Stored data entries
Content starts
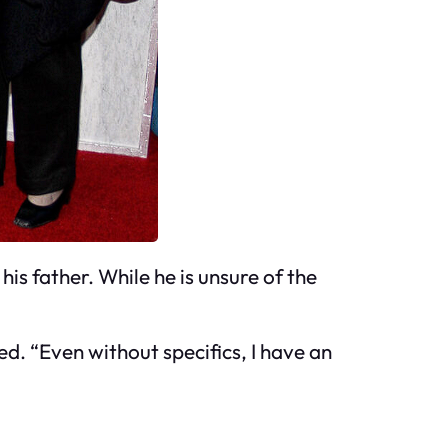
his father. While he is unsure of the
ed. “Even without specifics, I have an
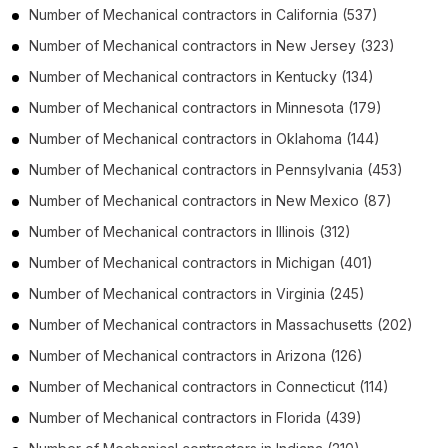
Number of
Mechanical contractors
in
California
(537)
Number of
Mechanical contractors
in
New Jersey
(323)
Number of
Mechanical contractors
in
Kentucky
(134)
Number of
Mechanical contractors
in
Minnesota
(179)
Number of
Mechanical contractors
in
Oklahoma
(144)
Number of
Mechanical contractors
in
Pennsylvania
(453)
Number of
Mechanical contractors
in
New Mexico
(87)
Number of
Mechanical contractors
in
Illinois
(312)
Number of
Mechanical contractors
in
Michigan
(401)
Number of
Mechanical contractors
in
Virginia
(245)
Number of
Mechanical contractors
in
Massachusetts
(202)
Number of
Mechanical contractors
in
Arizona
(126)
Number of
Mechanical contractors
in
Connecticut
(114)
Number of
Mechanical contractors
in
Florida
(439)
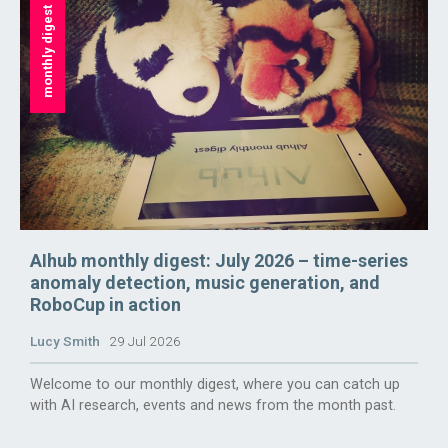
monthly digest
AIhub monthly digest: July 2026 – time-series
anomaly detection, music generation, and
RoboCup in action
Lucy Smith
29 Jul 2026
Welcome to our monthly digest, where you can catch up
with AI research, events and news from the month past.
Content ends
Scan the records above for the string "digest", then select every line that holds it.

TASK SOLUTION –
monthly digest
AIhub monthly digest: July 2026 – time-series
Welcome to our monthly digest, where you can catch up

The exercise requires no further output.